__Excerpt to read__
Instead of aluminum salts, natural active ingredients, such as triethyl citrate, alum stone (potassium alum) and perlite, can be used as alternatives. Citric acid from the juices of cherry or currant inhibits the enzymes responsible for the decomposition of sweat. Alum stone neutralizes odor and regulates perspiration without preventing the natural breathing of the skin. Perlite, a mineral extracted from volcanic rock, acts as a sponge to absorb moisture without preventing the natural breathing of the skin.23
Propylene glycol, also known as 1,2-propanediol, is an organic alcohol. It attracts water, reduces flaking and restores the skin’s suppleness. Propylene glycol is also used to help stabilize formulas and is a solvent that dissolves natural extracts.

__Assignment 1__
Translate this sentence from the passage on skin-care ingredients into Spanish: "Propylene glycol, also known as 1,2-propanediol, is an organic alcohol."
__Assignment 2__
Continue the passage on skin-care ingredients from where it stops.
The entries that come next are separate material, unrelated to the passage on skin-care ingredients.

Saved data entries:
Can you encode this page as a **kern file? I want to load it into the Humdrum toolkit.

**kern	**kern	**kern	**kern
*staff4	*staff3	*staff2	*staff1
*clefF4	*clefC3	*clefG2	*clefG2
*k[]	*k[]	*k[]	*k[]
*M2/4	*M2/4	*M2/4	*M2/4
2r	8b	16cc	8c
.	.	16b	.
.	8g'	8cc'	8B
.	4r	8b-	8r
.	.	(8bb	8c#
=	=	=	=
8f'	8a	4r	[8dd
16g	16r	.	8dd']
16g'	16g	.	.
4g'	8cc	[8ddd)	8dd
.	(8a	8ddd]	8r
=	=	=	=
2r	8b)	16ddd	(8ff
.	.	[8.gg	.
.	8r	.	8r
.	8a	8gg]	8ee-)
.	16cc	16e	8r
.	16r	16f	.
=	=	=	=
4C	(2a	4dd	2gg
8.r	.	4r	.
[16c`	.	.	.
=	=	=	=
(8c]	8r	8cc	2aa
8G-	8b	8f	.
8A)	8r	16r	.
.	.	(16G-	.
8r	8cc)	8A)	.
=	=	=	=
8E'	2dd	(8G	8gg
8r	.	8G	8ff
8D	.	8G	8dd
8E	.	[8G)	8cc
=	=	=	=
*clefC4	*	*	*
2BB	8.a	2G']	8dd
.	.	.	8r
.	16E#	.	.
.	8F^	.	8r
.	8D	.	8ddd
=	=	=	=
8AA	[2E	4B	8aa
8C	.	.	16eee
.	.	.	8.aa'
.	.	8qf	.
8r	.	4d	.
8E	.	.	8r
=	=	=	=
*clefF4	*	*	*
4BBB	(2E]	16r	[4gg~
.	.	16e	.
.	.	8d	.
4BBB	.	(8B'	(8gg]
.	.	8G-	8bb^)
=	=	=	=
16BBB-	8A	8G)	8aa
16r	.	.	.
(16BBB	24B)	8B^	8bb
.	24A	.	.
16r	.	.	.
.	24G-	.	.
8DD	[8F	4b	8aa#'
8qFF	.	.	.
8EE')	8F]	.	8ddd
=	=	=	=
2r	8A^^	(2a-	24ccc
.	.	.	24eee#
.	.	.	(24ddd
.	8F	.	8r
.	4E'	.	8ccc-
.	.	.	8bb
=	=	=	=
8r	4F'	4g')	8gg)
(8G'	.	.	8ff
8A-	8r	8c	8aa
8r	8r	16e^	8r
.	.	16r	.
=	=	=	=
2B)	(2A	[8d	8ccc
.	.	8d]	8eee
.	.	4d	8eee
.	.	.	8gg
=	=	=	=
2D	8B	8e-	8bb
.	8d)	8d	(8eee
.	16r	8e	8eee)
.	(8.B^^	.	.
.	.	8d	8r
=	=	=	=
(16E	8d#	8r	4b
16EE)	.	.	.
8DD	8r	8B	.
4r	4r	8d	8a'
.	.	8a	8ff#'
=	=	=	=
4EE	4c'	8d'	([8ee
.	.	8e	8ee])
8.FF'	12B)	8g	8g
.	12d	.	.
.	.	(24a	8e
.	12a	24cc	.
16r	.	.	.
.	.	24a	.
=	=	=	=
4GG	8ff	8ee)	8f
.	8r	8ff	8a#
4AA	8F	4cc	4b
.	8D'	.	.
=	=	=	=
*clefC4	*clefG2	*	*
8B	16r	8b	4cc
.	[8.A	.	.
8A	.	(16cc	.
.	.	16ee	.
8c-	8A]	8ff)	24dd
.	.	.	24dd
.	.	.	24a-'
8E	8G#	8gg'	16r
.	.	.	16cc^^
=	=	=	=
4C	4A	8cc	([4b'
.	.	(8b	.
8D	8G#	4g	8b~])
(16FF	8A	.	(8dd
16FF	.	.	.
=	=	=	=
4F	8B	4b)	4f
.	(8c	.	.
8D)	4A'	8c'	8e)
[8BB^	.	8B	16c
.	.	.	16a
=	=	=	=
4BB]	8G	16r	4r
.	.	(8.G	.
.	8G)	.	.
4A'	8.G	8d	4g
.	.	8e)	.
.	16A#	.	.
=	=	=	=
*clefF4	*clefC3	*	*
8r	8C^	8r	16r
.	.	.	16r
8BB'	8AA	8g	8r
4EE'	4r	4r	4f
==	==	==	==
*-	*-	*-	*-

__Task response 1__
El propilenglicol, también conocido como 1,2-propanodiol, es un alcohol orgánico.

__Task response 2__
It has a bad reputation because consumers associate propylene glycol with brake and hydraulic fluids, and antifreeze, not understanding that there are different grades of this product. Moreover, its effect on the skin is drying, because it partially dissolves the intercellular cement of the stratum corneum and decreases corneocyte cohesion, hence increasing TEWL.24 Indeed, high concentrations of propylene glycol in water kept in contact with human skin can cause irritation.25 No reaction was observed when tested in the open air on human subjects. One report indicates rare eczematous skin reactions and, even more rarely, an allergic reaction following exposure to propylene glycol.26
Propylene glycol should probably be replaced. In the United States, it is listed as GRAS (generally recognized as safe) for use in food and pharmaceuticals in the U.S. Food and Drug Administration (FDA) document US—Pharmacopoeia (Ref21CFR). However, given its use in other industries, consumers are confused and are afraid of propylene glycol. Furthermore, because of its drying effect, it is best to limit its use, especially in the case of a difficult dissolution of an active ingredient or the use of hydroglycolic plant extracts.